Returning back to FIG. 3, the adjustment device 320 may be configured to mix the first audio signal x and the second audio signal y1 based on a mixing ratio. In this description, the mixing ratio may be referred to as a wet-dry mix ratio. The raw or unprocessed audio signal is considered a dry signal, and the processed audio signal is considered the wet signal. Thus, according to an embodiment, the first audio signal x that is unprocessed may correspond to the dry signal, and the second audio signal y1 that is processed may correspond to the wet signal.

The adjustment device 320 may be configured to adjust the mixing ratio of the first audio signal x to the second audio signal y1 based on the estimated SNR independently for each of the plurality of frequency bands. In this manner, the adjustment device 320 may generate an output audio signal y2 having a balanced SNR throughout the plurality of frequency bands. It is construed that the balanced SNR means that the difference of SNR of the output audio signal y2 across the plurality of frequency bands remains within a specific range of values.

For example, the adjustment device 320 may be configured to increase a portion of the first audio signal x in a predetermined frequency band where a SNR of the second audio signal y1 is relatively higher than the other predetermined frequency bands. The adjustment device 320 may be configured to decrease a portion of the first audio signal in a predetermined frequency band where a SNR is relatively lower than the other predetermined frequency bands.

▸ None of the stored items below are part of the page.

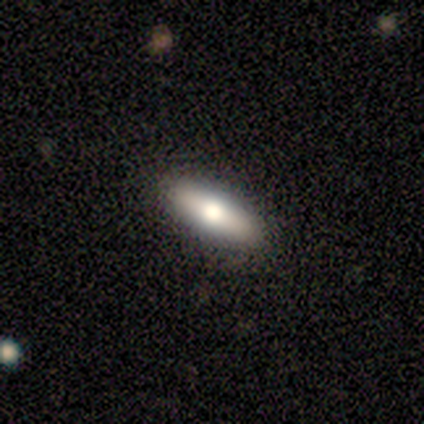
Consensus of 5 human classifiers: This is likely a featured or disk galaxy (60%). It is clearly viewed edge-on (100%). Edge-on bulge: clearly rounded (100%). Merging: clearly none (100%).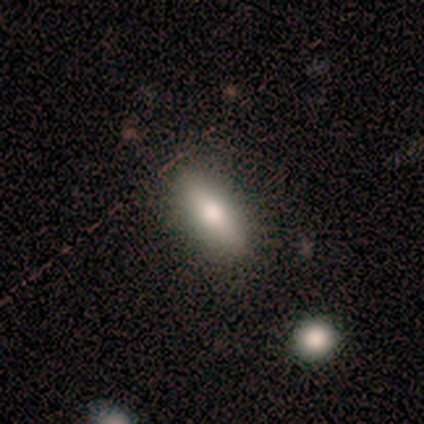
smooth 100%, featured or disk 0%, star or artifact 0%. Down the decision tree: how rounded — in between (50%, tied with cigar-shaped); merging — none (67%).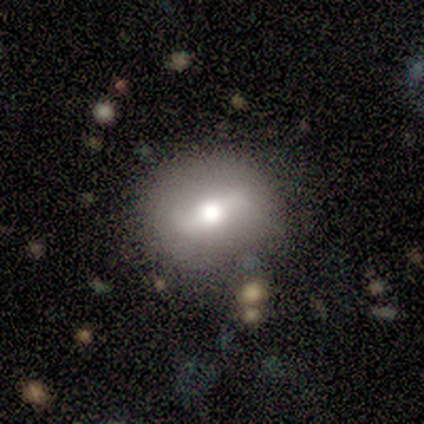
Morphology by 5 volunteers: smooth-or-featured: smooth: 80% | star or artifact: 20% | featured or disk: 0%
  how-rounded: round: 75% | in between: 25% | cigar-shaped: 0%
  merging: none: 100% | minor disturbance: 0% | major disturbance: 0% | merger: 0%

The adjustment device 320 may be configured to output the output signal y2. The output signal y2 may have a balanced SNR throughout the plurality of frequency bands. This helps to fill in parts of the spectrum that have been hit too hard by the processing block through the adjustment the wet-dry ratio that is used to mix the first audio signal with the second audio signal. Adjusting this ratio over time based on the estimated SNR makes the speech sound more natural and reduces the amount of distortion that audio processing can create in very low SNR environments.

FIG. 5 is a schematic diagram of the adjustment device for an advanced audio processing system according to an embodiment of the present disclosure.

As shown in FIG. 5, the adjustment device 320 may include a first input node 321, a second input node 322, a detection module 323, an estimation module 324, an adjustment module 325, and an output node 326.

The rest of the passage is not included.